Take that, Pizzeria Delfina! I am now free of my startling and instantaneous addiction to your too fine pizza of homemade fennel sausage, red peppers and onions.
How'd I do it, you say? Easy as pie, my friends. I whipped up a batch of pizza dough in the morning, then come dinnertime I threw my pizza stone in the oven, preheated it to 500, sauteed some spicy sausage with peppers, onions, garlic and fennel seed, and made me a damn good pizza!
Copycat Sausage Pizza
Yield: 2 pizzas
2 balls of pizza dough (buy some or make your own -- see below)
1 TBSP olive oil
1/2 lb. spicy Italian sausage, removed from casings and broken up into pieces
1/2 red bell pepper, cut into thin strips
1/2 onion, cut into thin half moons
1 clove garlic, barely smashed with the side of a knife
1/2 tsp fennel seeds
1 cup basic marinara sauce
2 big balls fresh mozzarella, sliced thinly
1. Prepare pizza dough. While it is rising, stick your pizza stone in the oven and preheat to 500. Let it sit hot for at least an hour. (If you don't have a pizza stone, go get one. It not only helps crisp the crust, but it will also even out oven temperature which is nifty if, like me, you live in an old apartment with crappy appliances.)

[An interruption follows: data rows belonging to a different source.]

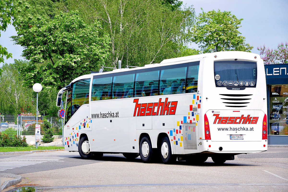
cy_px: 96
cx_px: 144
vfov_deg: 11.4
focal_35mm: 120
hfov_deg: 17.1
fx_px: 960
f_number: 5.3
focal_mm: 80
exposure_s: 1/400
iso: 200
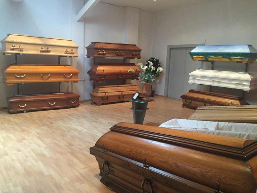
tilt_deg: -9.2
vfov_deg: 48.2
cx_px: 128
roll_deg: -1.9
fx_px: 215
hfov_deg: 61.7
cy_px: 96
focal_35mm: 29
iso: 200
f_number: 2.2
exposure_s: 1/33
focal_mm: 4.15
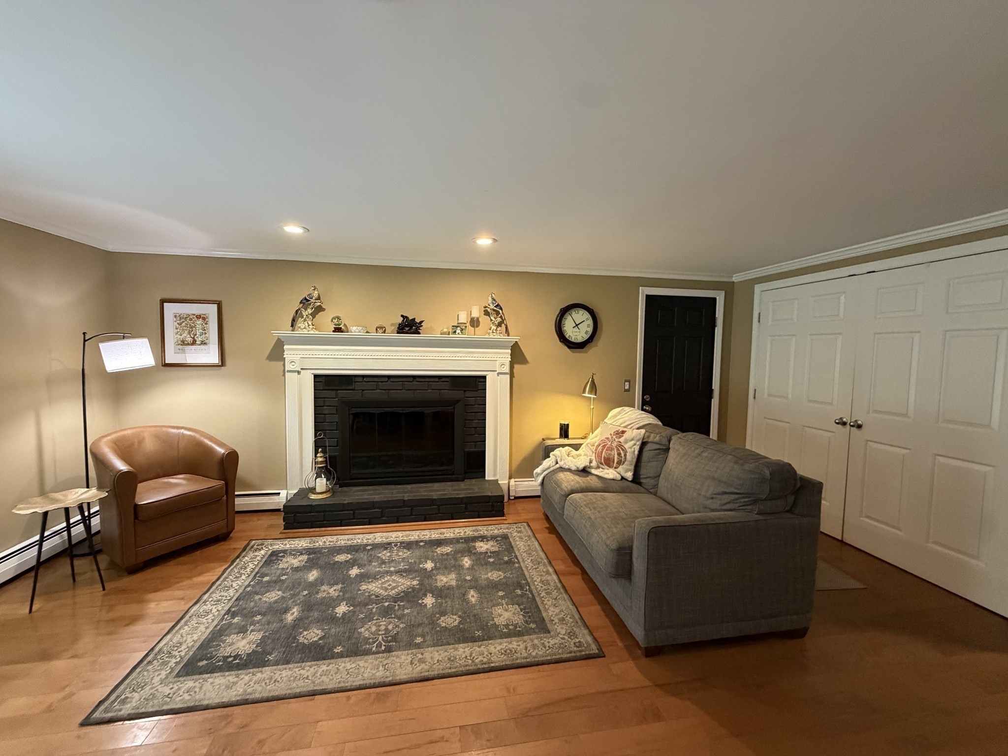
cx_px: 504
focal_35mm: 14
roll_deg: -0.4
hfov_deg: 102.1
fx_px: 408
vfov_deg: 85.7
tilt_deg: -3.8
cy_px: 378
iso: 500
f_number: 2.2
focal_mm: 2.22
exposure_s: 1/60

2. When pizza dough is ready, heat olive oil in a non-stick pan over medium-high heat. Add sausage and saute till cooked through. With a slotted spoon, remove sausage to a plate, then add red pepper, onion, garlic and fennel seed to the oil already in the pan. Saute till soft, about 5 minutes. Let cool, then remove garlic and mince.
3. Roll out each pizza dough on a separate cookie sheet topped with parchment paper (or on a wooden pizza paddle, if you have one -- but come on, who has one???). Make a little lip however you please (no advice here, folks, mine always look really pathetic) and spread 1/2 the marinara on each. Top with half the minced garlic, half the mozzarella, half the sausage, half the peppers and -- must I say it? -- half the onions.
4. Now for the tricky part. With a quick flick of the wrist, slide the pizza and parchment off the cookie sheet and onto the pizza stone. (Or if you're a scaredy cat, pick up opposite ends of the parchment paper and just place it directly on the stone. Whatever. No one's watching.) Bake 15-20 minutes, until crust is golden brown and cheese is melted and bubbling and yummy smells fill the kitchen. Remove by coaxing the pizza plus parchment paper back onto the cookie sheet, then let cool a minute or two before cutting. Eat one pizza while the other cooks. Make yummy noises and let your eyes roll back in your head.
Basic pizza dough (adapted from The New Basics Cookbook)
Yield: 2 12-inch pizza dough balls
1 cup warm water
1 package active dry yeast
1/2 cup semolina flour
2 - 2 1/2 cups all-purpose flour, plus more for dusting
2 TBSP olive oil
1/2 tsp salt
1. In a large bowl, combine water, yeast, semolina flour and 1 cup of all-purpose flour. Mix well. Add olive oil, salt and remaining flour. (Add the flour slowly -- I rarely use the full amount. You just need to get the dough to hold its shape.) Mix with your hands or a wooden spoon till the dough holds its shape.
2. Knead dough on a lightly floured surface till elastic, a few minutes. If it's too sticky, throw some more flour on it.
3. Transfer dough to a lightly oiled bowl, cover with a towel and let sit till it doubles in size, about an hour.
4. Put it back on a lightly floured surface, divide into two balls, cover and let sit 15 minutes.